Dataset extract ::
☆ ☆ ☆ ☆

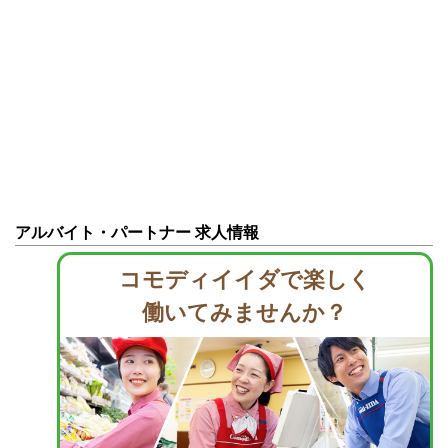
アルバイト・パートナー 求人情報
コモディイイダで楽しく
働いてみませんか？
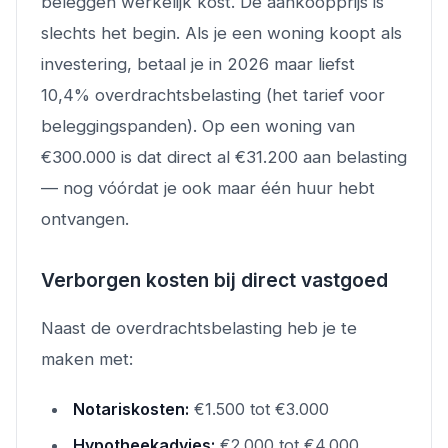
beleggen werkelijk kost. De aankoopprijs is
slechts het begin. Als je een woning koopt als
investering, betaal je in 2026 maar liefst
10,4% overdrachtsbelasting (het tarief voor
beleggingspanden). Op een woning van
€300.000 is dat direct al €31.200 aan belasting
— nog vóórdat je ook maar één huur hebt
ontvangen.
Verborgen kosten bij direct vastgoed
Naast de overdrachtsbelasting heb je te
maken met:
Notariskosten:
€1.500 tot €3.000
Hypotheekadvies:
€2.000 tot €4.000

☆ ☆ ☆ ☆

Problem to solve :: Report every line in the entries above that contains the word "direct", copying each line in full. Case matters.

Problem solution ::
€300.000 is dat direct al €31.200 aan belasting
Verborgen kosten bij direct vastgoed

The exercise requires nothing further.